(Reuters) -U.S. railroad operator Norfolk Southern Corp said on Wednesday it expected inventory and economic headwinds would pressure its volume and revenue throughout the second quarter, even as demand for freight remained strong.
Shares of Norfolk slipped 1.01% to $205.03 in morning trade, after the company said it took a $387 million charge in the first quarter in relation to a freight train derailment in Eastern Ohio.
“(The charges) do not reflect any amounts potentially recoverable under the company’s insurance policies,” the company said, after reporting adjusted quarterly profit above analysts’ estimates on the back of robust pricing and demand for freight.
Norfolk came under heavy fire after one of its freight trains carrying hazardous materials derailed in East Palestine, Ohio in early February.
The state of Ohio sued the railroad operator in March, seeking compensation for damages to the state’s environment, economy and residents.
“Within our Intermodal markets, volume in 2023 will be largely dependent on economic conditions, particularly the health of the American consumer” Norfolk’s marketing head, Claude Elkins, said on a post earnings call with analysts.

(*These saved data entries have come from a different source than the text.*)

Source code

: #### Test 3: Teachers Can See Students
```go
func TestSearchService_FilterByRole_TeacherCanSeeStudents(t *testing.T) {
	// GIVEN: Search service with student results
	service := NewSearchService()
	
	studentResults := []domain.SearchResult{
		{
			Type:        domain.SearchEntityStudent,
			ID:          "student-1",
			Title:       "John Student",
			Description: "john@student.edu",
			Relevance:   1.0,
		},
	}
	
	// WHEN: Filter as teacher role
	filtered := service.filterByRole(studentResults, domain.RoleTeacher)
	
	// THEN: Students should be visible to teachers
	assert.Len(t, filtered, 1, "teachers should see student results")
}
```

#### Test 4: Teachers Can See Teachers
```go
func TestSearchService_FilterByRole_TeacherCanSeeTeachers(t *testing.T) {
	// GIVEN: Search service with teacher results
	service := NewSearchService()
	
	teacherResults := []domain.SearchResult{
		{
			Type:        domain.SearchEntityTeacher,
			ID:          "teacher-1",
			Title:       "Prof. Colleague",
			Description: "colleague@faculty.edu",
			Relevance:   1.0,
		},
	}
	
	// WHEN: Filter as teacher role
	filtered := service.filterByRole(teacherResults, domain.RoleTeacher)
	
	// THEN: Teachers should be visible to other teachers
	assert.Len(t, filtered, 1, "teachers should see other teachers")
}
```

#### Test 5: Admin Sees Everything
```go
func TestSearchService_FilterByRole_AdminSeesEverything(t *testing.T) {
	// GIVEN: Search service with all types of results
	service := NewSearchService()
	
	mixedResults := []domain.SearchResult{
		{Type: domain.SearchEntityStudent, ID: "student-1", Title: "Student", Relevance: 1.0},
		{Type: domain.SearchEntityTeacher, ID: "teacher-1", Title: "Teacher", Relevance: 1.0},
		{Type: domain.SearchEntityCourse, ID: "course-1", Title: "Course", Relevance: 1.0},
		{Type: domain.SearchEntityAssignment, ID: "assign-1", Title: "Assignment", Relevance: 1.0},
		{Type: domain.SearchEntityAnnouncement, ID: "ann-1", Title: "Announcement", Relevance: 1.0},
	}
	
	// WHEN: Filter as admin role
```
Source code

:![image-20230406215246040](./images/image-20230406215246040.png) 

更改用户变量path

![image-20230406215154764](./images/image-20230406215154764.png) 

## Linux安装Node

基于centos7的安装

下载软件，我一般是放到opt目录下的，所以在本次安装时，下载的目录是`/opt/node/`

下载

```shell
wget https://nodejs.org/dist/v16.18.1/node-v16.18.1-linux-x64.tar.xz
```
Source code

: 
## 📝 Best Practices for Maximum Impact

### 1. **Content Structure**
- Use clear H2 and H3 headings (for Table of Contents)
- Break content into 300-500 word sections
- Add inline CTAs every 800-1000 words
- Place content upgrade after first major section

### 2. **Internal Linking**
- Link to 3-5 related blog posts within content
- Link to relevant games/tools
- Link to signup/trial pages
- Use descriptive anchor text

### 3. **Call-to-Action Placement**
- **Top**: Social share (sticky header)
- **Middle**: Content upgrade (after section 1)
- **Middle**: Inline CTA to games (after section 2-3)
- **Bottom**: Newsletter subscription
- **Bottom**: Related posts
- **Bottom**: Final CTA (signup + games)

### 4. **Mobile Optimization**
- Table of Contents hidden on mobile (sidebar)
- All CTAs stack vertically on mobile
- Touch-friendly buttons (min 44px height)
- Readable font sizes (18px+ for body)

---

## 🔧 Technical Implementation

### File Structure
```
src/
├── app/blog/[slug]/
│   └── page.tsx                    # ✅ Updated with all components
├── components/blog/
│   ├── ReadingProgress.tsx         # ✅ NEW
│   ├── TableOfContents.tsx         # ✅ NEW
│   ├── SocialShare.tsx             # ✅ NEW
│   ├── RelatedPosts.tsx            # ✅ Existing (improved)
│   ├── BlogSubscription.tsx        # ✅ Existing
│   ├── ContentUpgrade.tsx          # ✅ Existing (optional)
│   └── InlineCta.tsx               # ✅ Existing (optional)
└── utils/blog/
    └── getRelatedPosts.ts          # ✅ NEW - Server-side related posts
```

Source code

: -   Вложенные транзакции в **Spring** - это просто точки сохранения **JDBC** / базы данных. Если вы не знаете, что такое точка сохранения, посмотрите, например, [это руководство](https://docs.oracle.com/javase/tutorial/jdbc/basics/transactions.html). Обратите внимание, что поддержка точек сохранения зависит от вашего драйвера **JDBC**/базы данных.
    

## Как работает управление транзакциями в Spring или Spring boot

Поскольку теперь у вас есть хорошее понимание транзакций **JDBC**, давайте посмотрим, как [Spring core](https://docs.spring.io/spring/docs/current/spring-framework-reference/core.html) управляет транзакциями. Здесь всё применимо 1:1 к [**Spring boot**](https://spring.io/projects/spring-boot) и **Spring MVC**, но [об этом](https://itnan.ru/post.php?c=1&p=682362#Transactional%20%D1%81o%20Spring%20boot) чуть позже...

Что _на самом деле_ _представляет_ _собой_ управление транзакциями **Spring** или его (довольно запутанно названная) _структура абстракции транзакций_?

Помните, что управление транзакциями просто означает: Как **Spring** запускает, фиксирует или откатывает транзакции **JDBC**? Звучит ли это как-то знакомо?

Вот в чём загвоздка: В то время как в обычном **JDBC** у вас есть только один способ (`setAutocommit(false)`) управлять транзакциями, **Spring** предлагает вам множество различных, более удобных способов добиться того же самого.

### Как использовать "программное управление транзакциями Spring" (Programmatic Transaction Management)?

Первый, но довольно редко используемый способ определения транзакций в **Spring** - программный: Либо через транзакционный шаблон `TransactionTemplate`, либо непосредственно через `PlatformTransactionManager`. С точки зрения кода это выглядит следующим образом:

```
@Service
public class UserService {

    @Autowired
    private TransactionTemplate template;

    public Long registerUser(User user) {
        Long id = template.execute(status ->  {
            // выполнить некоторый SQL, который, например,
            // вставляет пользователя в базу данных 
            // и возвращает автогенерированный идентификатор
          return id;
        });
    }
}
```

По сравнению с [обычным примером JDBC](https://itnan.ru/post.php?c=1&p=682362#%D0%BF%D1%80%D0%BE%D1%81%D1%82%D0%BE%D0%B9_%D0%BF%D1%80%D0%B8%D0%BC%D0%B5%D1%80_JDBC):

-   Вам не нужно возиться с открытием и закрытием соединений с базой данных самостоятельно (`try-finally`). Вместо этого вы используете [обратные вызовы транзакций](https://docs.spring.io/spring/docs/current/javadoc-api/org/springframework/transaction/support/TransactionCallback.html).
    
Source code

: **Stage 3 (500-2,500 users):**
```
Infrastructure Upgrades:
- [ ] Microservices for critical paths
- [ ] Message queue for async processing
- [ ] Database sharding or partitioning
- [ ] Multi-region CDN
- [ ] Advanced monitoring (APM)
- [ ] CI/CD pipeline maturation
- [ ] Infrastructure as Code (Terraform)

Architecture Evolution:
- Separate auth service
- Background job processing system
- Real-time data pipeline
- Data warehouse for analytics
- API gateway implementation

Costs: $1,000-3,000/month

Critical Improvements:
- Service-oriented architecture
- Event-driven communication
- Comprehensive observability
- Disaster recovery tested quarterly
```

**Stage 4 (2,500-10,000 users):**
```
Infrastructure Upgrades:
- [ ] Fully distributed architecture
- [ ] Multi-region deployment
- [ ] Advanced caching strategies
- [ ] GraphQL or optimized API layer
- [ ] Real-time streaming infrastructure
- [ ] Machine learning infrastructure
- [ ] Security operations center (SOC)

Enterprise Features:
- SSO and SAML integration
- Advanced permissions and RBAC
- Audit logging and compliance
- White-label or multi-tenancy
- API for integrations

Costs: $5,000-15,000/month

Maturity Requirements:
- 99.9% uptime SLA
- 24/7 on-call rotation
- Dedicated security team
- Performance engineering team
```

American consumers are cutting back on their discretionary spending as prices of everything from fuel to daily essentials have risen sharply in an uncertain economy.
“Looking at the back half of ’23, clearly, the economic conditions remain uncertain,” Elkins said.
However, automotive shipments have boosted freight demand as car makers are ramping up production.
Separately, Norfolk said supply chain fluidity returned faster than expected, serving as a tailwind to volumes.
Norfolk posted an adjusted profit of $3.32 per share for the first quarter, compared with analysts’ average estimate of $3.12 per share, according to Refinitiv data.
Overall quarterly operating revenue rose 7.4% to $3.13 billion, compared with analysts’ estimates of $3.11 billion.